As at June 30, 2018 and December 31, 2017, there were 128,000 performance-based restricted share units outstanding with a weighted average grant date fair value of CA$2.82. In June 2018, 979,000 performance-based restricted share units with a weighted average grant date fair value of CA$5.77 were issued to Village Farms employees. All were outstanding as at June 30, 2018.
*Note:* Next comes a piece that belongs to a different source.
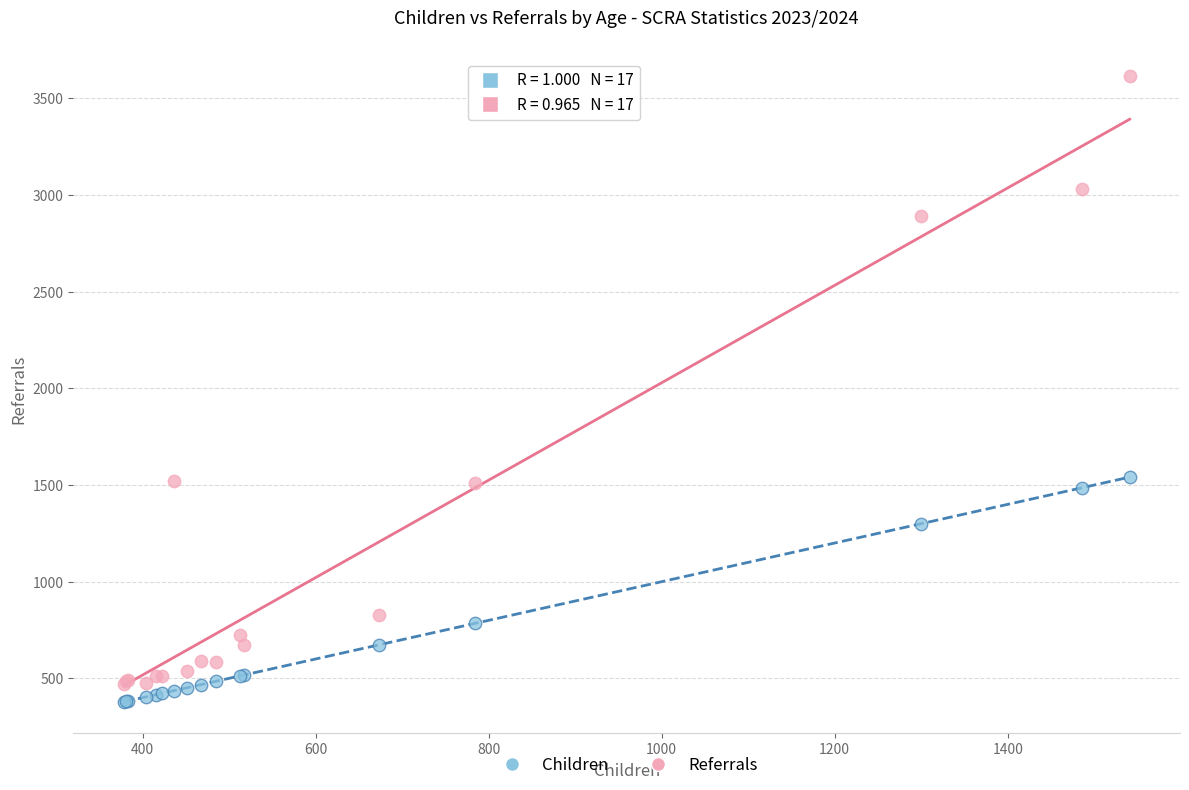

In the Children series, what Y value is closest to 959?

784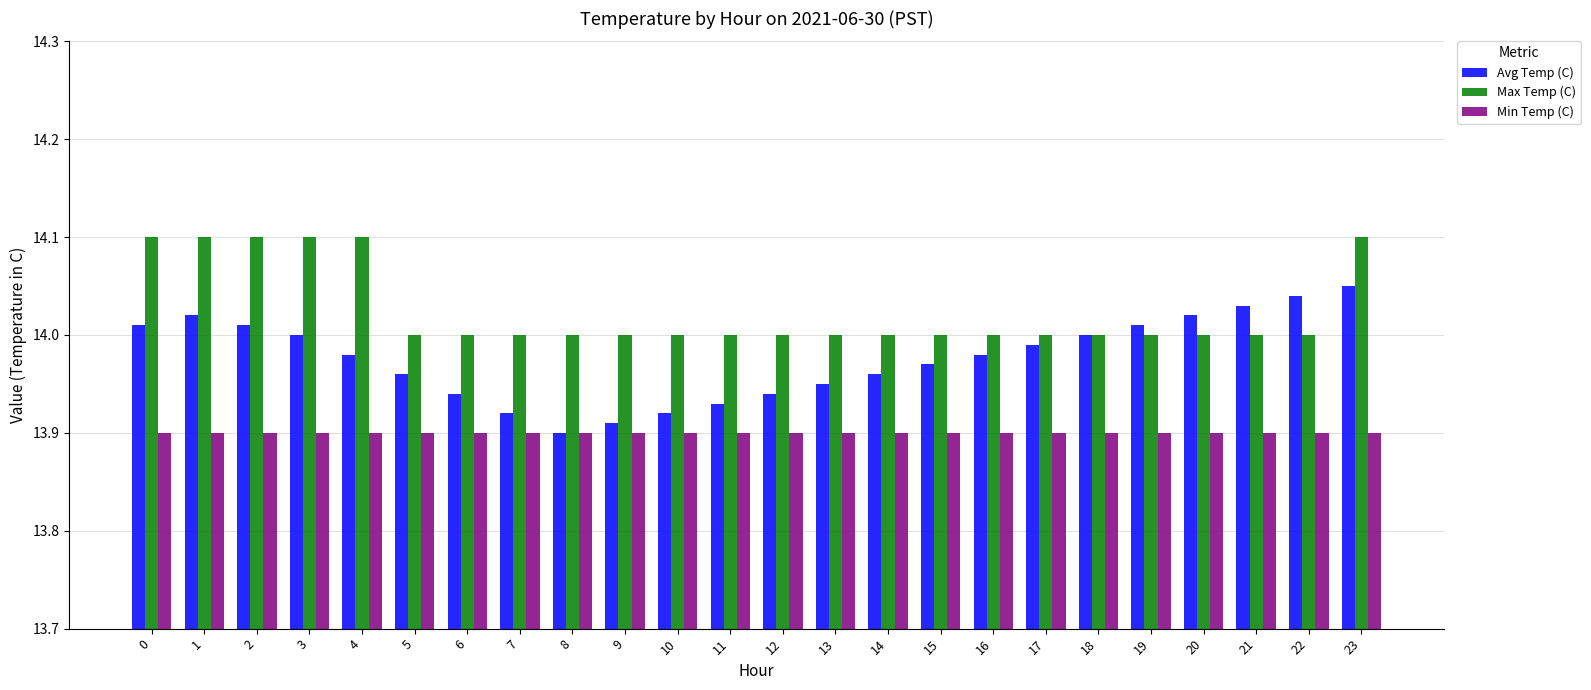

What is the sum of the Min Temp (C) values at 12 and 11?

27.8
Share-based compensation expense for the three and six months ended June 30, 2018 of $138 (2017 - $428) and $256 (2017 - $469), respectively, was recorded in selling, general and administrative expenses and the corresponding amount credited to contributed surplus.
18 | SUBSEQUENT EVENTS |
On July 5, 2018, the Company and Emerald Health Therapeutics Canada Inc. (together, the “Shareholders”) entered into a Shareholder Loan Agreement (the “Loan Agreement”) with Pure Sunfarms, whereby the Shareholders each contributed CA$5,000 in the form of a demand loan to Pure Sunfarms. The loan amounts will initially bear simple interest at the rate of 8% per annum, calculated semi-annually. Interest will accrue and be payable upon demand being made by either Shareholder.